I’ve been reluctant to make a major decision for the studio – what countertop to put on the long wall of cabinets that spans 19.5 feet. The options don’t seem endless, and just about every option I could come up with would involve a visible seam in the middle. One option that doesn’t have an obvious seam is a bit of a gamble. Here’s what I’ve come up with so far.

Butcherblock Countertops
I’m drawn to the look of butcherblock and the price isn’t too bad either – Home Depot sells a 10-foot birch butcherblock countertop for $519. For the 20-foot wall, I’d need three slabs, totaling $1,500. The downside is that there would be a joint between two butcherblock pieces right in the middle of the long countertop.

Laminate Countertops
Laminate would be a much cheaper option than butcher block and holds up well to art supplies and daily use. I built two large work tables for the studio and used white laminate for the tops. This time, I’m leaning towards a warm wood color. Wilsonart Fawn Cypress laminate is $169.58 for a 60″ x 120″ piece. I’d need two to cover the 20-feet, and with the cost of substrate and supplies, I could do the entire countertop for $420. That’s a considerable savings over the butcherblock cost for the same 20-foot countertop. The downside is that I’d still be left with a seam between two pieces.

My Crazy DIY Idea
I’ve come up with a crazy idea that might work and give the impression of one solid 20-foot piece of wood countertop. What if I simulate the look of butcherblock using real wood veneer?
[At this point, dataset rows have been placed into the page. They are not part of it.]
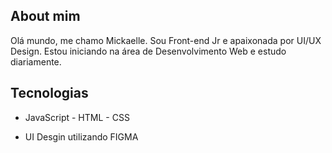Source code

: ## About  mim
<p> Olá mundo, me chamo Mickaelle. Sou Front-end Jr e apaixonada por UI/UX Design. Estou iniciando na área de Desenvolvimento Web e estudo diariamente. </p>

## Tecnologias
<ul><li>JavaScript - HTML - CSS </li></ul>
<ul><li>UI Desgin utilizando FIGMA </li></ul>





<!--
**eimicka/eimicka** is a ✨ _special_ ✨ repository because its `README.md` (this file) appears on your GitHub profile.
<!--
Here are some ideas to get you started:

- 🔭 I’m currently working on ...
- 🌱 I’m currently learning ...
- 👯 I’m looking to collaborate on ...
- 🤔 I’m looking for help with ...
- 💬 Ask me about ...
- 📫 How to reach me: ...
- 😄 Pronouns: ...
- ⚡ Fun fact: ...
-->
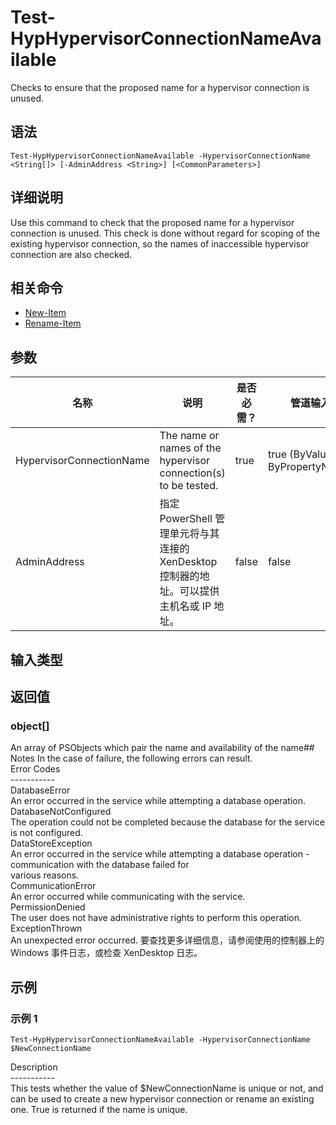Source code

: # Test-HypHypervisorConnectionNameAvailable

Checks to ensure that the proposed name for a hypervisor connection is unused.

## 语法

    Test-HypHypervisorConnectionNameAvailable -HypervisorConnectionName <String[]> [-AdminAddress <String>] [<CommonParameters>]
    

## 详细说明

Use this command to check that the proposed name for a hypervisor connection is unused. This check is done without regard for scoping of the existing hypervisor connection, so the names of inaccessible hypervisor connection are also checked.

## 相关命令

- [New-Item](New-Item.html)
- [Rename-Item](Rename-Item.html)

## 参数

| 名称                       | 说明                                                              | 是否必需？ | 管道输入                           | 默认值                                   |
| ------------------------ | --------------------------------------------------------------- | ----- | ------------------------------ | ------------------------------------- |
| HypervisorConnectionName | The name or names of the hypervisor connection(s) to be tested. | true  | true (ByValue, ByPropertyName) |                                       |
| AdminAddress             | 指定 PowerShell 管理单元将与其连接的 XenDesktop 控制器的地址。可以提供主机名或 IP 地址。      | false | false                          | Localhost。一旦有 cmdlet 提供了某个值，此值将变为默认值。 |

## 输入类型

### 

## 返回值

### object[]

An array of PSObjects which pair the name and availability of the name## Notes In the case of failure, the following errors can result.  
Error Codes  
\---\---\-----  
DatabaseError  
An error occurred in the service while attempting a database operation.  
DatabaseNotConfigured  
The operation could not be completed because the database for the service is not configured.  
DataStoreException  
An error occurred in the service while attempting a database operation - communication with the database failed for  
various reasons.  
CommunicationError  
An error occurred while communicating with the service.  
PermissionDenied  
The user does not have administrative rights to perform this operation.  
ExceptionThrown  
An unexpected error occurred. 要查找更多详细信息，请参阅使用的控制器上的 Windows 事件日志，或检查 XenDesktop 日志。

## 示例

### 示例 1

    Test-HypHypervisorConnectionNameAvailable -HypervisorConnectionName $NewConnectionName
    

Description  
\---\---\-----  
This tests whether the value of $NewConnectionName is unique or not, and can be used to create a new hypervisor connection or rename an existing one. True is returned if the name is unique.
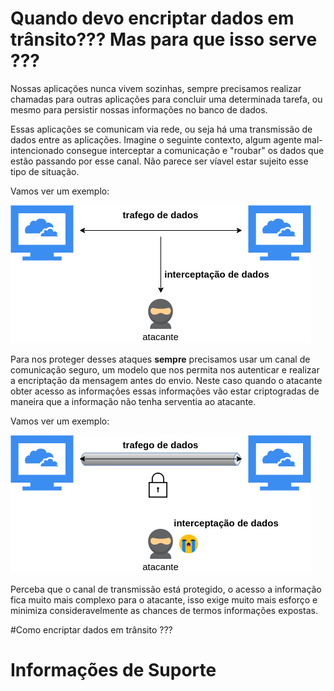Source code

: # Quando devo encriptar dados em trânsito??? Mas para que isso serve ???

Nossas aplicações nunca vivem sozinhas, sempre precisamos realizar chamadas para outras aplicações para
concluir uma determinada tarefa, ou mesmo para persistir nossas informações no banco de dados.

Essas aplicações se comunicam via rede, ou seja há uma transmissão de dados entre as aplicações.
Imagine o seguinte contexto, algum agente mal-intencionado consegue interceptar a comunicação e "roubar"
os dados que estão passando por esse canal. Não parece ser víavel estar sujeito esse tipo de situação.

Vamos ver um exemplo:

![alt text](../images/non-tls.png "comunicacao_nao_segura")


Para nos proteger desses ataques **sempre** precisamos usar um canal de comunicação seguro, um modelo
que nos permita nos autenticar e realizar a encriptação da mensagem antes do envio. Neste caso quando o 
atacante obter acesso as informações essas informações vão estar criptogradas de maneira que a informação
não tenha serventia ao atacante.

Vamos ver um exemplo:

![alt text](../images/tls.png "comunicacao_segura")

Perceba que o canal de transmissão está protegido, o acesso a informação fica muito
mais complexo para o atacante, isso exige muito mais esforço e minimiza consideravelmente
as chances de termos informações expostas. 

#Como encriptar dados em trânsito ???




# Informações de Suporte





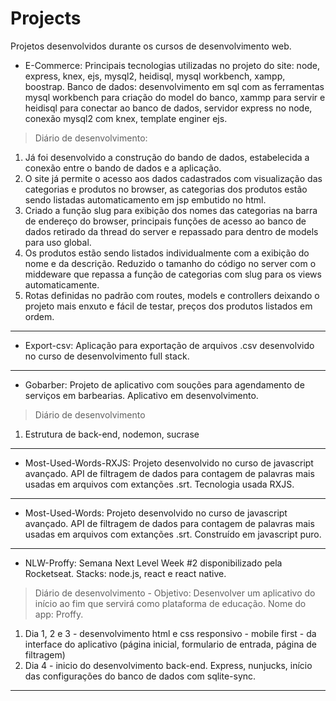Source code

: # Projects
Projetos desenvolvidos durante os cursos de desenvolvimento web.

- E-Commerce: Principais tecnologias utilizadas no projeto do site: node, express, knex, ejs, mysql2, heidisql, mysql workbench, xampp, boostrap.
Banco de dados: desenvolvimento em sql com as ferramentas mysql workbench para criação do model do banco, xammp para servir e heidisql para conectar ao banco de dados,           servidor express no node, conexão mysql2 com knex, template enginer ejs.    
>Diário de desenvolvimento:
1. Já foi desenvolvido a construção do bando de dados, estabelecida a conexão entre o bando de dados e a aplicação.
2. O site já permite o acesso aos dados cadastrados com visualização das categorias e produtos no browser, as categorias dos produtos estão sendo listadas automaticamento em jsp embutido no html.
3. Criado a função slug para exibição dos nomes das categorias na barra de endereço do browser, principais funções de acesso ao banco de dados retirado da thread do server e repassado para dentro de models para uso global.
4. Os produtos estão sendo listados individualmente com a exibição do nome e da descrição. Reduzido o tamanho do código no server com o middeware que repassa a função de categorias com slug para os views automaticamente.
5. Rotas definidas no padrão com routes, models e controllers deixando o projeto mais enxuto e fácil de testar, preços dos produtos listados em ordem.
______

- Export-csv: Aplicação para exportação de arquivos .csv desenvolvido no curso de desenvolvimento full stack.
______

- Gobarber: Projeto de aplicativo com souções para agendamento de serviços em barbearias. Aplicativo em desenvolvimento.
>Diário de desenvolvimento
1. Estrutura de back-end, nodemon, sucrase
______

- Most-Used-Words-RXJS: Projeto desenvolvido no curso de javascript avançado. API de filtragem de dados para contagem de palavras mais usadas em arquivos com extanções .srt. Tecnologia usada RXJS.
______

- Most-Used-Words: Projeto desenvolvido no curso de javascript avançado. API de filtragem de dados para contagem de palavras mais usadas em arquivos com extanções .srt. Construído em javascript puro.
______

- NLW-Proffy: Semana Next Level Week #2 disponibilizado pela Rocketseat. Stacks: node.js, react e react native.
>Diário de desenvolvimento - Objetivo: Desenvolver um aplicativo do início ao fim que servirá como plataforma de educação. Nome do app: Proffy. 
1. Dia 1, 2 e 3 - desenvolvimento html e css responsivo - mobile first - da interface do aplicativo (página inicial, formulario de entrada, página de filtragem)
2. Dia 4 - inicio do desenvolvimento back-end. Express, nunjucks, início das configurações do banco de dados com sqlite-sync.
______





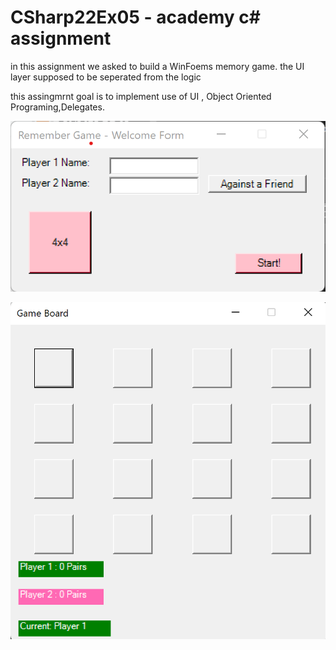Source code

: # CSharp22Ex05 - academy c# assignment

in this assignment we asked to build a WinFoems memory game. the UI layer supposed to be seperated from the logic 

this assingmrnt goal is to implement  use of UI , Object Oriented Programing,Delegates.

![Plot](docs/Ex05_Welcome_Form.png)

![Plot](docs/Ex05_Game_Board4X4.png)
I’d put down my countertop substrate all along the 20-foot wall and make sure it’s smooth all the way across, then cut strips of real wood veneer and attach them so that they simulate the look of butcherblock. That would eliminate the need for a center seam or joint. It’s a gamble, but I think it might work. It would be a big project, but it might be worth it to end up with what looks like one continuous, seamless, jointless wood countertop.

So should I go with the crazy DIY idea or stick with a safe option like real butcherblock or laminate and just live with the seam or joint right in the middle of the countertop? I guess I’ll have to decide soon!